* **WORK INSTRUCTIONS**:
Leaving out the pictures, reproduce each record exactly and in full.

________________________________________

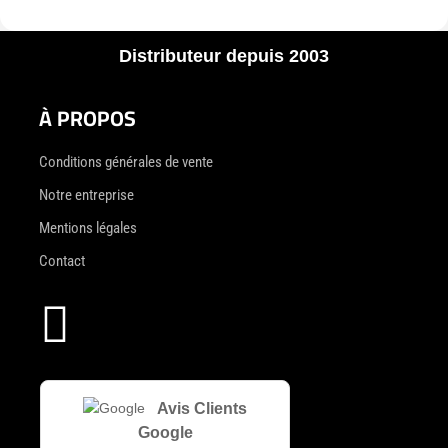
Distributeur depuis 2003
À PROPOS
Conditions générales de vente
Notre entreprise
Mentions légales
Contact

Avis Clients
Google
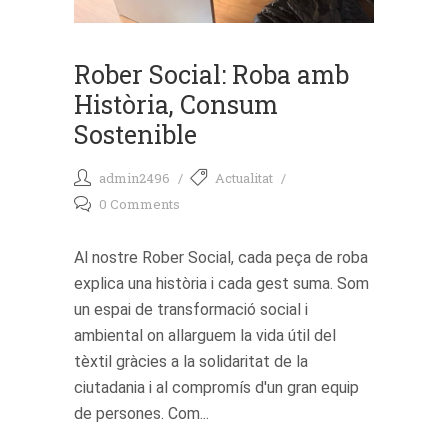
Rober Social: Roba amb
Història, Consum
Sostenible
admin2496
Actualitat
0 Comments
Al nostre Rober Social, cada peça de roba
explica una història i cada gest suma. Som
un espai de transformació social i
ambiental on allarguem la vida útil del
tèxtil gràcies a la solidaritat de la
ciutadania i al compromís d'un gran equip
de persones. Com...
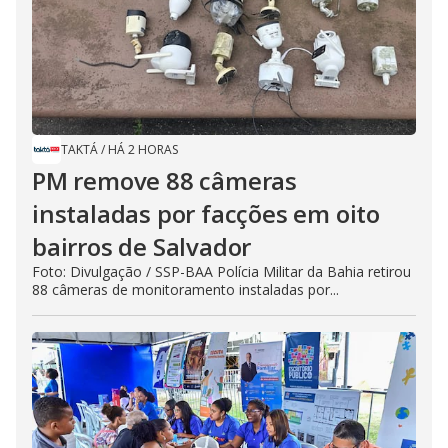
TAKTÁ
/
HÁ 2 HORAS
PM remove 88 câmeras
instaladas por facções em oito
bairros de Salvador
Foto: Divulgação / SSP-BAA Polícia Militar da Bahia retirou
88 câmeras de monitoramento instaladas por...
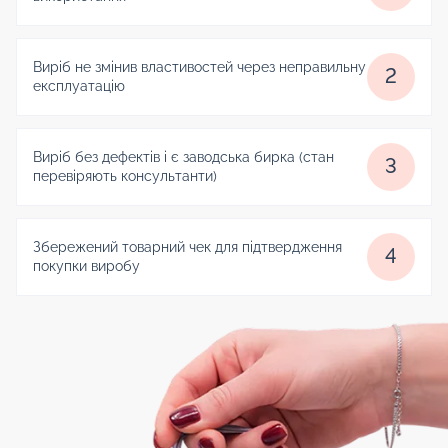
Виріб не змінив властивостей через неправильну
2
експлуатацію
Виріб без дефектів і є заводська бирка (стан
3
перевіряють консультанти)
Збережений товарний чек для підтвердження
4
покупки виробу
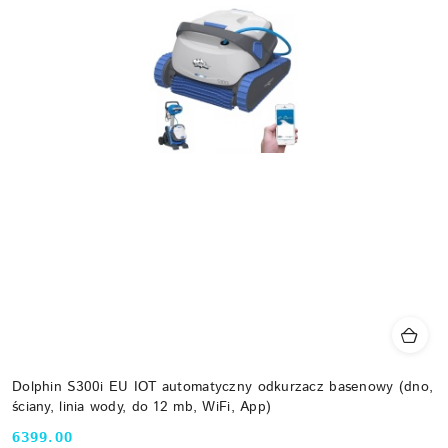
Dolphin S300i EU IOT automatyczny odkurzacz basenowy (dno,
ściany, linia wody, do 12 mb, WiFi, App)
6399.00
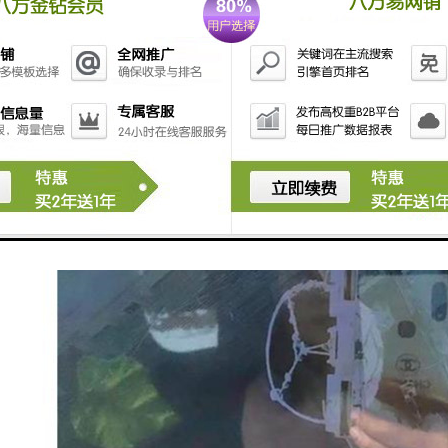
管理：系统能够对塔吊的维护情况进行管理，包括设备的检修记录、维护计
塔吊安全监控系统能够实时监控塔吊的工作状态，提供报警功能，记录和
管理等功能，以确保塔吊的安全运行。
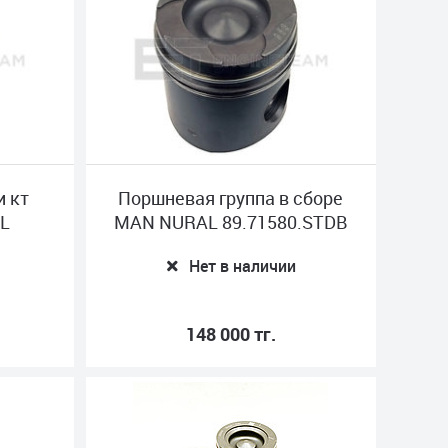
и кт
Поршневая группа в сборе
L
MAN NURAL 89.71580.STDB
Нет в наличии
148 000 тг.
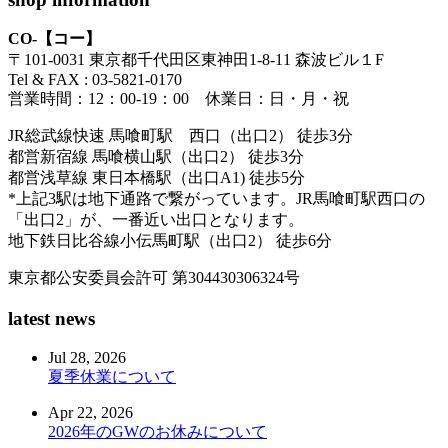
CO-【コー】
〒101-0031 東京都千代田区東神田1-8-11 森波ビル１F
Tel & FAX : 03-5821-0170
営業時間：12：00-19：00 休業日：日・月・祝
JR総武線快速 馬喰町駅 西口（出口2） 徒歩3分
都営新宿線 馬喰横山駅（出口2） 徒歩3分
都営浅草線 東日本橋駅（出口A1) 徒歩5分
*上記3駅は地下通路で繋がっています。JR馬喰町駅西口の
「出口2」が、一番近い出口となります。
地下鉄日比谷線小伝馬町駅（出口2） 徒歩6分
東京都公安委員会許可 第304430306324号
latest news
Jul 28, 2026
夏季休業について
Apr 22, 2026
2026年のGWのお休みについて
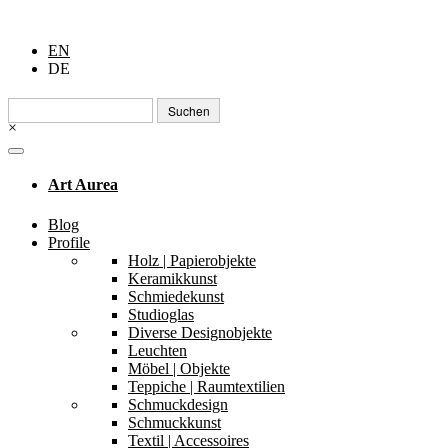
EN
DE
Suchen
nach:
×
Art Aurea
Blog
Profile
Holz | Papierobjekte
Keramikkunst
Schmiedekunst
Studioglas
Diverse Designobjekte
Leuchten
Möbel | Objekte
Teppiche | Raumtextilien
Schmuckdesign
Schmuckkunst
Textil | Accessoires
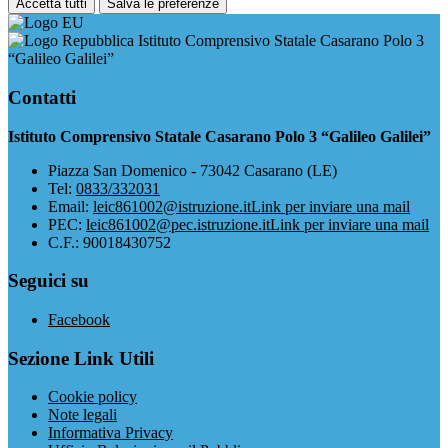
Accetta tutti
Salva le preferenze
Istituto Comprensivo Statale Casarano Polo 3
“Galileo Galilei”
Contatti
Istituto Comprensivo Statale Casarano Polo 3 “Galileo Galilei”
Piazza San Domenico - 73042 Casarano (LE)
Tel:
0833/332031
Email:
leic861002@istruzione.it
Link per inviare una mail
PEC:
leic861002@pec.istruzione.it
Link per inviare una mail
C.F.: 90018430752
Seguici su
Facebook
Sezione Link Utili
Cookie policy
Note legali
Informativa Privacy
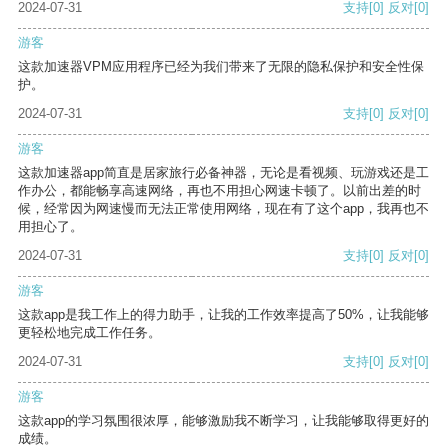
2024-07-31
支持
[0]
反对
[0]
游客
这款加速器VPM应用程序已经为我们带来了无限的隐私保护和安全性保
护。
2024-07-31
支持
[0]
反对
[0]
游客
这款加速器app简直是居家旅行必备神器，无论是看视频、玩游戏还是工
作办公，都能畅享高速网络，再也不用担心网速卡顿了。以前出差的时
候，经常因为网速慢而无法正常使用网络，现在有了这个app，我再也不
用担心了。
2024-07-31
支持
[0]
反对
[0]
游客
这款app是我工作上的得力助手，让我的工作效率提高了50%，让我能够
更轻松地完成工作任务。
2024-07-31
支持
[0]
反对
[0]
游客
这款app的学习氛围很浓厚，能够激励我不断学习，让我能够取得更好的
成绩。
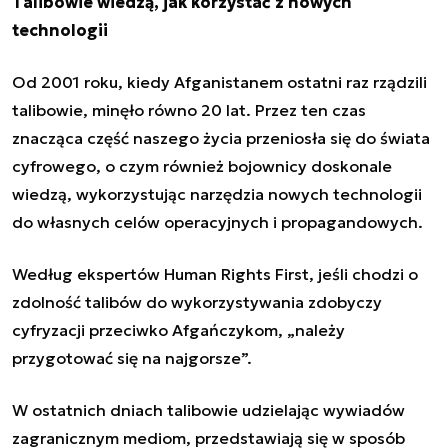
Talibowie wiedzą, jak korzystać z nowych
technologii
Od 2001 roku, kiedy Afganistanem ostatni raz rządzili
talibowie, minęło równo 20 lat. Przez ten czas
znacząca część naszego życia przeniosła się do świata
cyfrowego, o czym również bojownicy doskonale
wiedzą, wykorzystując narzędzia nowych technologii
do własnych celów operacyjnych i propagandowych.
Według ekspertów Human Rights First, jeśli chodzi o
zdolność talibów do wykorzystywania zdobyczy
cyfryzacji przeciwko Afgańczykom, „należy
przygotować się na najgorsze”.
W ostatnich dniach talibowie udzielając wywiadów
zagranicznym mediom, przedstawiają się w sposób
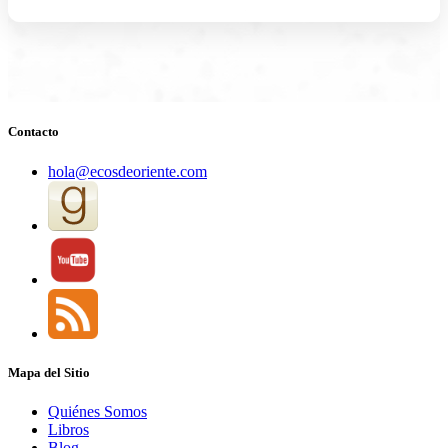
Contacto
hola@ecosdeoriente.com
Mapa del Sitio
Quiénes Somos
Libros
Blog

________________________________________

* **RESPONSE AREA**:
Distributeur depuis 2003
À PROPOS
Conditions générales de vente
Notre entreprise
Mentions légales
Contact

Avis Clients
Google
Rober Social: Roba amb
Història, Consum
Sostenible
admin2496
Actualitat
0 Comments
Al nostre Rober Social, cada peça de roba
explica una història i cada gest suma. Som
un espai de transformació social i
ambiental on allarguem la vida útil del
tèxtil gràcies a la solidaritat de la
ciutadania i al compromís d'un gran equip
de persones. Com...
TAKTÁ
/
HÁ 2 HORAS
PM remove 88 câmeras
instaladas por facções em oito
bairros de Salvador
Foto: Divulgação / SSP-BAA Polícia Militar da Bahia retirou
88 câmeras de monitoramento instaladas por...
Виріб не змінив властивостей через неправильну
2
експлуатацію
Виріб без дефектів і є заводська бирка (стан
3
перевіряють консультанти)
Збережений товарний чек для підтвердження
4
покупки виробу
Dolphin S300i EU IOT automatyczny odkurzacz basenowy (dno,
ściany, linia wody, do 12 mb, WiFi, App)
6399.00
管理：系统能够对塔吊的维护情况进行管理，包括设备的检修记录、维护计
塔吊安全监控系统能够实时监控塔吊的工作状态，提供报警功能，记录和
管理等功能，以确保塔吊的安全运行。
и кт
Поршневая группа в сборе
L
MAN NURAL 89.71580.STDB
Нет в наличии
148 000 тг.
CO-【コー】
〒101-0031 東京都千代田区東神田1-8-11 森波ビル１F
Tel & FAX : 03-5821-0170
営業時間：12：00-19：00 休業日：日・月・祝
JR総武線快速 馬喰町駅 西口（出口2） 徒歩3分
都営新宿線 馬喰横山駅（出口2） 徒歩3分
都営浅草線 東日本橋駅（出口A1) 徒歩5分
*上記3駅は地下通路で繋がっています。JR馬喰町駅西口の
「出口2」が、一番近い出口となります。
地下鉄日比谷線小伝馬町駅（出口2） 徒歩6分
東京都公安委員会許可 第304430306324号
latest news
Jul 28, 2026
夏季休業について
Apr 22, 2026
2026年のGWのお休みについて
EN
DE
Suchen
nach:
×
Art Aurea
Blog
Profile
Holz | Papierobjekte
Keramikkunst
Schmiedekunst
Studioglas
Diverse Designobjekte
Leuchten
Möbel | Objekte
Teppiche | Raumtextilien
Schmuckdesign
Schmuckkunst
Textil | Accessoires
Accetta tutti
Salva le preferenze
Istituto Comprensivo Statale Casarano Polo 3
“Galileo Galilei”
Contatti
Istituto Comprensivo Statale Casarano Polo 3 “Galileo Galilei”
Piazza San Domenico - 73042 Casarano (LE)
Tel:
0833/332031
Email:
leic861002@istruzione.it
Link per inviare una mail
PEC:
leic861002@pec.istruzione.it
Link per inviare una mail
C.F.: 90018430752
Seguici su
Facebook
Sezione Link Utili
Cookie policy
Note legali
Informativa Privacy
2024-07-31
支持
[0]
反对
[0]
游客
这款加速器VPM应用程序已经为我们带来了无限的隐私保护和安全性保
护。
2024-07-31
支持
[0]
反对
[0]
游客
这款加速器app简直是居家旅行必备神器，无论是看视频、玩游戏还是工
作办公，都能畅享高速网络，再也不用担心网速卡顿了。以前出差的时
候，经常因为网速慢而无法正常使用网络，现在有了这个app，我再也不
用担心了。
2024-07-31
支持
[0]
反对
[0]
游客
这款app是我工作上的得力助手，让我的工作效率提高了50%，让我能够
更轻松地完成工作任务。
2024-07-31
支持
[0]
反对
[0]
游客
这款app的学习氛围很浓厚，能够激励我不断学习，让我能够取得更好的
成绩。
Talibowie wiedzą, jak korzystać z nowych
technologii
Od 2001 roku, kiedy Afganistanem ostatni raz rządzili
talibowie, minęło równo 20 lat. Przez ten czas
znacząca część naszego życia przeniosła się do świata
cyfrowego, o czym również bojownicy doskonale
wiedzą, wykorzystując narzędzia nowych technologii
do własnych celów operacyjnych i propagandowych.
Według ekspertów Human Rights First, jeśli chodzi o
zdolność talibów do wykorzystywania zdobyczy
cyfryzacji przeciwko Afgańczykom, „należy
przygotować się na najgorsze”.
W ostatnich dniach talibowie udzielając wywiadów
zagranicznym mediom, przedstawiają się w sposób
Contacto
hola@ecosdeoriente.com
Mapa del Sitio
Quiénes Somos
Libros
Blog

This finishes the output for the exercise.